Saying not exactly what we mean: is this indicative of what Yellow Blue Tibia thinks of science fiction? In an endnote, Roberts says of his novel that it seeks to reconcile two “seemingly contradictory facts about UFOs: that, on the one hand, they have touched the lives of many millions […] and on the other, that they clearly don’t exist”. This is an ironic statement, is it not? In a couple of ways: factually, that something that doesn’t exist can touch the lives of so many people; and self-referentially too. It’s a red herring insomuch as it suggests we read the text superficially, as pure hard-SF thought experiment, an explanation for UFOs. But, if we read UFOs as metonymy for science fiction as a whole – then, perhaps, it gives us a key to Roberts’ project in Yellow Blue Tibia. Because, isn’t it ironic that SF touches the lives of millions of people with stories of things that don’t exist?

I think there’s quite a lot of this going on in Yellow Blue Tibia: Roberts constantly directing our attention to the superficial, giving us the uncanny sense that he doesn’t actually mean anything he’s saying. Hence the exaggerated stereotypes, the comedic banter, the madcap car chases and KGB encounters and other high jinks that make up the last half of the book: these things are there to elicit a reaction; laughter, or suspense. (I laughed. Books don’t often make me laugh.)

Where does the ironical nature of science fiction come into it? There’s a scene where Skvorecky is waylaid by a UFO appreciation society and asked to give a speech, in his capacity as an esteemed science fiction author. He denies all knowledge of and belief in UFOs; the society, though, assumes that he’s doing so in order to avoid persecution from the authorities, and interprets his words as meaning their opposite. And what about the presence of the two Scientologist characters – members of a religion that famously has taken science fiction a little too seriously? What these fanatics have in common, perhaps, is an overenthusiasm for reading science fiction literally, superficially; for not spotting its ironical potential. Which is exactly what Roberts is directing us to do, of course; to pay attention to the superficialities of his text.

A regular refrain of Skvorecky’s opposes the real/not real dichotomy adhered to by Scientologists and SF fans alike: best expressed here as “It was [x]; or it was [y]; or it was some third thing”. As in, “She loved me. Or she did not. Or some third thing.” The book’s aliens, by the time they appear towards the end of the novel, are similarly indecisive, being inhabitants of a quantum multiverse who manipulate probabilities to create a timeline that suits them best. That means, among other things, that they can complicate the dichotomy between death and life, existence and non-existence. So Roberts resists a literal reading of Yellow Blue Tibia even as he directs us towards its superficialities.

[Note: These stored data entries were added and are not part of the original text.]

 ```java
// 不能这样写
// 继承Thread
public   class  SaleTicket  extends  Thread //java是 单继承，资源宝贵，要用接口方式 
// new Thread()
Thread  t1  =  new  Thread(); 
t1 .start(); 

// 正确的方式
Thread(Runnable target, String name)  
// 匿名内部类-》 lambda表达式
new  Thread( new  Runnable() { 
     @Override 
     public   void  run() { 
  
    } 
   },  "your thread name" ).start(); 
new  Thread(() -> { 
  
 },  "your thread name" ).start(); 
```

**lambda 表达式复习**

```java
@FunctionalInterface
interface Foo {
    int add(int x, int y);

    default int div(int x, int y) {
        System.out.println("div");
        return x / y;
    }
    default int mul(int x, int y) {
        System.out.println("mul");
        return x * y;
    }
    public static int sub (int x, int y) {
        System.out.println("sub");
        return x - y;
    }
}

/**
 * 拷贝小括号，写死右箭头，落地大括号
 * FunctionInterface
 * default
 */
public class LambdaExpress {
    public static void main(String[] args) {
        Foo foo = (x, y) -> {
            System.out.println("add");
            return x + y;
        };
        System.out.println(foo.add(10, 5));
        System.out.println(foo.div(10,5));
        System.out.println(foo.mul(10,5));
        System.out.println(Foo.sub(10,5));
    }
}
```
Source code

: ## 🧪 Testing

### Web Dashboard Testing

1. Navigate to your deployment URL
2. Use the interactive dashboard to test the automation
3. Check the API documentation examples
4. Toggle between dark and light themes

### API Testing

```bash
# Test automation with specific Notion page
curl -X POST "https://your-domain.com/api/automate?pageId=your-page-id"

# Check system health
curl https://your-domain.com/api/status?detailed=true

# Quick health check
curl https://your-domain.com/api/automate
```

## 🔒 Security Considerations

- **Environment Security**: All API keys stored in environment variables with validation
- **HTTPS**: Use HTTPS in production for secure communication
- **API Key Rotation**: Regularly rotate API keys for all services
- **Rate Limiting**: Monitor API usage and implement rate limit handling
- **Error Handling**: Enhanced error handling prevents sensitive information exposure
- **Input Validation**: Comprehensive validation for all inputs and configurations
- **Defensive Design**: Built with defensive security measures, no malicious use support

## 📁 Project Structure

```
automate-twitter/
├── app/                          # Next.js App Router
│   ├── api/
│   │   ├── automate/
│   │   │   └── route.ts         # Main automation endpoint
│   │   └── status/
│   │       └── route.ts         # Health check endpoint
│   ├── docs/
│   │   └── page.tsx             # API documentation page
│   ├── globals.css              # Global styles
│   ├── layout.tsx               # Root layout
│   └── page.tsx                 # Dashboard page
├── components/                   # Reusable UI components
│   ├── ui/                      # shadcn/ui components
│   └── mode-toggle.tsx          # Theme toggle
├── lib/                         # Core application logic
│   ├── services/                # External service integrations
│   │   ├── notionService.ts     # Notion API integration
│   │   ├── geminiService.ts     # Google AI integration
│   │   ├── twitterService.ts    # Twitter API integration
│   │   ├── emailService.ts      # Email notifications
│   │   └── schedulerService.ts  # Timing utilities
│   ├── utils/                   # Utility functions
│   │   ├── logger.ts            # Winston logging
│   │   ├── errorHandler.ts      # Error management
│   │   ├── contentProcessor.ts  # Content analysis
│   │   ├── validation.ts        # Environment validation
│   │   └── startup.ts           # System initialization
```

Which I think tells us what Russia is doing in this novel: it’s there to evoke a sense of the paranoia engendered by state surveillance, the inability to identify what is real and what is not. It is always “some third thing”.

So, like Lavie Tidhar, I read Yellow Blue Tibia as a critique of Western science fiction fandom and SF’s tendency towards familiarisation. In drawing our attention to the text’s superficialities while also resisting a literal reading of the same text, Roberts anticipates criticisms like Valente’s which demonstrate exactly his point: that SFF readers are too focused on the literal to the detriment of the ironical.

Is this a fair criticism? We’ve all heard of and met people who don’t believe politics, or any other kind of “message”, belongs in SFF. We’ve all read Watsonian reviews and comments that treat SFF texts as logically consistent secondary worlds with no authorial design or bias. But there are also lots of people out there doing fascinating SFF criticism that does pay attention to subtext, to irony, to metaphor. So –

Like many of Roberts’ novels, Yellow Blue Tibia is flawed. Although there are reasons for the unpleasant stereotyping of Dora, Saltykov and Russia in general, I don’t think criticisms like Valente’s are invalid. Pleading artistic integrity is not a defence against cultural appropriation, ableism and fatphobia. But there’s also a heck of a lot to engage with here if you’re able and willing to overlook those things: Roberts’ novel may be flawed, but it’s also kind of brilliant.